Había trabajado bajo la dirección de Dasgupta, e incluso, según creo, le dictó su comentario de Patañjali…

– Sí, pero antes ya me sentí interesado por el aspecto técnico

de la pedagogía espiritual india. Conocía, evidentemente, la Tradición especulativa, desde las Upanishads hasta Shankara, es decir la filosofía, la gnosis, que había apasionado a los primeros indianistas occidentales. Por otra parte, había leído los libros sobre los rituales… Pero sabía además que existía una técnica espiritual, una técnica psicofisiológica, que no era pura filosofía o sistema ritual. En efecto, había leído algunas obras sobre Patañjali y los libros de John Woodroff (bajo el nombre de Arthur Avallon) sobre el tantrismo. Pensaba que con este método tántrico, es decir con esta serie de ejercicios psicofisiológicos (a los que he llamado «fisiología mística», pues se trata de una fisiología más bien imaginaria), teníamos una oportunidad de descubrir ciertas dimensiones poco atendidas de la espiritualidad india. Dasgupta ya había presentado el aspecto filosófico de este método. Por mi parte, juzgaba importante la descripción de las técnicas en sí mismas y la presentación del yoga en un horizonte comparativo: junto al yoga clásico, descrito por Patañjali en los Yoga-Sutras, los diversos yogas «barrocos», marginales, y también el yoga practicado por Buda y el budismo en la India y luego en el Tíbet, el Japón y China.

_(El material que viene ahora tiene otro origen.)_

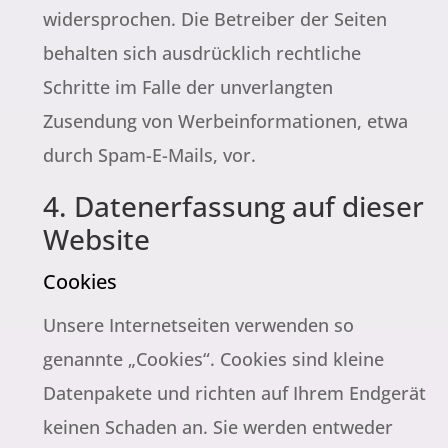
widersprochen. Die Betreiber der Seiten
behalten sich ausdrücklich rechtliche
Schritte im Falle der unverlangten
Zusendung von Werbeinformationen, etwa
durch Spam-E-Mails, vor.
4. Datenerfassung auf dieser
Website
Cookies
Unsere Internetseiten verwenden so
genannte „Cookies“. Cookies sind kleine
Datenpakete und richten auf Ihrem Endgerät
keinen Schaden an. Sie werden entweder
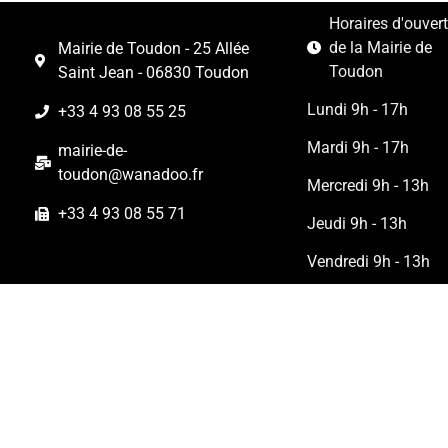
Horaires d'ouver
de la Mairie de
Mairie de Toudon - 25 Allée
Toudon
Saint Jean - 06830 Toudon
Lundi 9h - 17h
+33 4 93 08 55 25
Mardi 9h - 17h
mairie-de-
toudon@wanadoo.fr
Mercredi 9h - 13h
+33 4 93 08 55 71
Jeudi 9h - 13h
Vendredi 9h - 13h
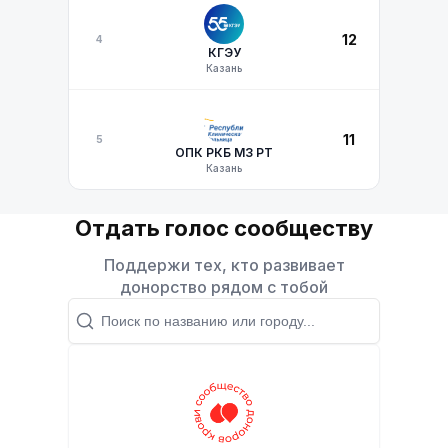
12
4
КГЭУ
Казань
11
5
ОПК РКБ МЗ РТ
Казань
Отдать голос сообществу
Поддержи тех, кто развивает
донорство рядом с тобой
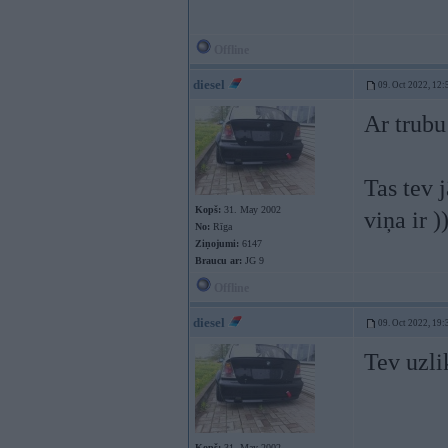
Offline
diesel
09. Oct 2022, 12:
Ar trubu
Tas tev 
Kopš:
31. May 2002
viņa ir )
No:
Rīga
Ziņojumi:
6147
Braucu ar:
JG 9
Offline
diesel
09. Oct 2022, 19:
Tev uzl
Kopš:
31. May 2002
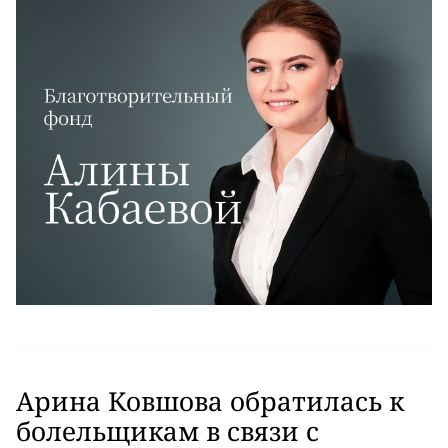
Арина Ковшова обратилась к
болельщикам в связи с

De ahí mi interés por adquirir una experiencia personal de esas prácticas, de esas técnicas.

¿No habrá alguna relación entre ese deseo y la «lucha contra el sueño» de su adolescencia?

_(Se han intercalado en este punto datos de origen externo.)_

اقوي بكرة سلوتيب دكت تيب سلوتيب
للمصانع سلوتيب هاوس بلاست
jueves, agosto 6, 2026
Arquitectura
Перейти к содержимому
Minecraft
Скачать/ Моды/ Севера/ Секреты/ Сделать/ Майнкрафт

– En mi adolescencia tenía mucho que leer y me daba cuenta de que no se logra gran cosa si se duerme durante siete horas, siete horas y media. Empecé entonces un ejercicio que creo haber inventado. Cada mañana hacía sonar el despertador dos minutos antes que la anterior. En una semana gané, por tanto, un cuarto de hora. A seis horas y media de sueño por noche, dejé de adelantar el despertador durante tres meses, a fin de habituarme perfectamente a esta duración. Luego empecé de nuevo, siempre al ritmo de dos minutos. De este modo llegué a las cuatro horas y media de sueño. Luego, un día tuve vértigos y paré. Yo llamaba a aquello, con la grandilocuencia de los adolescentes, «la lucha contra el sueño». Después leí L'Education de la volonté, del doctor Payot. Recuerdo una página en que decía: «¿Por qué, mediante la simple intervención de la voluntad, no habría de sernos posible comer cosas que únicamente nuestros hábitos culturales nos hacen tener por no comestibles? Mariposas, por ejemplo, o abejas, gusanos, abejorros. O también un bocado de jabón». Yo me preguntaba: «¿por qué no?». Y empecé a «educar mi voluntad», pero creo que entendí mal el libro. En cualquier caso, deseaba dominar ciertas aversiones y ciertas tendencias naturales en un europeo.